Quels types de partenariats lie l’incubateur au CNRST, au CRI (Centre régional d’investissement), à l’OMPIC (Office marocain de la propriété industrielle et commerciale) et à la Recherche et développement Maroc ?«iBDA3» fait partie du Réseau marocain d’incubation et d’essaimage (RMIE) qui est une structure du CNRST. De même, nous avons une collaboration avec l’OMPIC. Celle-ci réside dans la protection des inventions ainsi que la réalisation, via le TISC, des recherches thématiques. Avec le CRI de Meknès-Tafilalet, nous avons une convention d’encadrement des porteurs de projets et surtout de détection des idées innovantes. Nous sommes présents avec eux dans la plupart des réunions de porteurs de projets. Récemment, le CRI et l’ANAPEC de Meknès ont créé ce qu’on appelle une banque d’idées de projets. Cette initiative permettra sans aucun doute de faire émerger des entreprises innovantes. R&D Maroc est un acteur important pour le rapprochement des universités et des entreprises ainsi que pour la promotion de l’innovation, c’est pour cela que nos objectifs sont complémentaires.

Est-ce que l’incubateur dispose de moyens aussi bien financiers qu’humains pour assurer les missions qu’il s’est assignées ?En effet, le frein aujourd’hui des incubateurs au Maroc réside dans ces deux points : les moyens financiers et humains. Actuellement, les incubateurs au Maroc ne sont malheureusement pas autonomes. Le budget alloué reste relativement faible et le secteur privé est assez absent. Les moyens humains subissent également la même logique. À côté du manque du nombre s’ajoute le manque flagrant de compétences.
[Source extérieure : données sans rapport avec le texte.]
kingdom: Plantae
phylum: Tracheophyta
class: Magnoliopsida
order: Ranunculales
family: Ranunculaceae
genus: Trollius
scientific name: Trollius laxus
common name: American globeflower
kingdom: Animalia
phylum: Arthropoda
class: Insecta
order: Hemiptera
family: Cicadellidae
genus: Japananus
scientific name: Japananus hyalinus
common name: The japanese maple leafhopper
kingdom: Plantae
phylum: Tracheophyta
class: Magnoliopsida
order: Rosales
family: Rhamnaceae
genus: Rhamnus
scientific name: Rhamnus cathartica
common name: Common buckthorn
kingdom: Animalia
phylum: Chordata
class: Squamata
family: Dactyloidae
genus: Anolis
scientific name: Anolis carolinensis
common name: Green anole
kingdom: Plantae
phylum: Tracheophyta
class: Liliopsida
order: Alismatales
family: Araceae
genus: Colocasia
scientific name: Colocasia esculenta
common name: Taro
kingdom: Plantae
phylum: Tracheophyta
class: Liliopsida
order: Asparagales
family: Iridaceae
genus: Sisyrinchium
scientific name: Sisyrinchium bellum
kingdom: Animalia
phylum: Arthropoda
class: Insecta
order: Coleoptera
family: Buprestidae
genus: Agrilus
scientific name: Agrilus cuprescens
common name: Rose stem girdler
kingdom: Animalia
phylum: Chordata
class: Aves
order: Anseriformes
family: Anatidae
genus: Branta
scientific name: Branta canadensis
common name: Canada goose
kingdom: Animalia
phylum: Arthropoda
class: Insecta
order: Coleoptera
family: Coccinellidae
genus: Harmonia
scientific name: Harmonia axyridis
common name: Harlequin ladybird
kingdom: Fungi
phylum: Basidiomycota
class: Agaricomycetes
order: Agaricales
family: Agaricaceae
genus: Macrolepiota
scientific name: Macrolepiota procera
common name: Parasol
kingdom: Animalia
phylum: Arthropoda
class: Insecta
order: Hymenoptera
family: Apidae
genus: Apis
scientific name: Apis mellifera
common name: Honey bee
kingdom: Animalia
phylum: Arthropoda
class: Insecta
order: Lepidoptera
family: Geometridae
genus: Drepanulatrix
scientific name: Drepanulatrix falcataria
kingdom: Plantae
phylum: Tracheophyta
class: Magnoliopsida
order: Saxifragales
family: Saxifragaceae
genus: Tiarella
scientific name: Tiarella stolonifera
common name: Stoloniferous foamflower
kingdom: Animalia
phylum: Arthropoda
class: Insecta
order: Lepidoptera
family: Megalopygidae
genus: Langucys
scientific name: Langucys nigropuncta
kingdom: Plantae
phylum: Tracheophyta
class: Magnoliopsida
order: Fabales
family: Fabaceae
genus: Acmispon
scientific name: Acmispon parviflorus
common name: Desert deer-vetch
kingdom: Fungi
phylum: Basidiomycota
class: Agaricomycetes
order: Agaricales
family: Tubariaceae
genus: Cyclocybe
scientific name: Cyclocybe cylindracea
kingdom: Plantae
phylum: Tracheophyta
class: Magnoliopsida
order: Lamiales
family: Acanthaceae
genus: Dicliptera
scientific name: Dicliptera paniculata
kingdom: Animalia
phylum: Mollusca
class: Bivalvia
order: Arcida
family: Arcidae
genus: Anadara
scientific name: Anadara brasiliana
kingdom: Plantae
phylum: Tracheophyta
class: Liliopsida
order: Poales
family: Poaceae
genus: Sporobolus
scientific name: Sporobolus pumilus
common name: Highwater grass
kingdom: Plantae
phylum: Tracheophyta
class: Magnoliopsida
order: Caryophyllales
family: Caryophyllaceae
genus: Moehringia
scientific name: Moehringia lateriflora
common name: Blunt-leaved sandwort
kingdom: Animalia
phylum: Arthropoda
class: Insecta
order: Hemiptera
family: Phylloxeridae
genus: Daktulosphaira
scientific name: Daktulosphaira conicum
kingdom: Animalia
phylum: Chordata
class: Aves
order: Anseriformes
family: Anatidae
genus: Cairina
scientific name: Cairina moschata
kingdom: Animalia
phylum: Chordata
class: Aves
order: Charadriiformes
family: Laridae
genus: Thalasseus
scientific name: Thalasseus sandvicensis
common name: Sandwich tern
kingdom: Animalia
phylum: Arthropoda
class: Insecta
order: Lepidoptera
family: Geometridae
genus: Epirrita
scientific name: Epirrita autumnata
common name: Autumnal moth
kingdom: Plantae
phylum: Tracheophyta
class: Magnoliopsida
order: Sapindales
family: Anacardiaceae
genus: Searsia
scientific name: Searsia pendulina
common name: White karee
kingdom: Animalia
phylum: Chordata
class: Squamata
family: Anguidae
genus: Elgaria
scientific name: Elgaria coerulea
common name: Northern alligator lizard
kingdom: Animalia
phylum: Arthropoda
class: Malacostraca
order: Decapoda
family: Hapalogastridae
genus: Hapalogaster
Est-ce qu’il est prévu des partenariats avec des incubateurs nationaux et étrangers ?Oui, évidemment, que nous avons des partenariats avec les incubateurs nationaux, notamment celui de Beni Mellal et de Fès. À l’échelle internationale, nous sommes en train de tisser des liens étroits avec l’incubateur de l’université de Lisbonne, de Paris Sud et l’incubateur du Midi-Pyrénées. Je profite de cette occasion pour lancer un appel ouvert aux porteurs d’idées innovantes ou de projets innovants. «iBDA3» est peut-être la solution, venez nous voir, nous ferons le nécessaire pour que votre rêve devienne une réalité.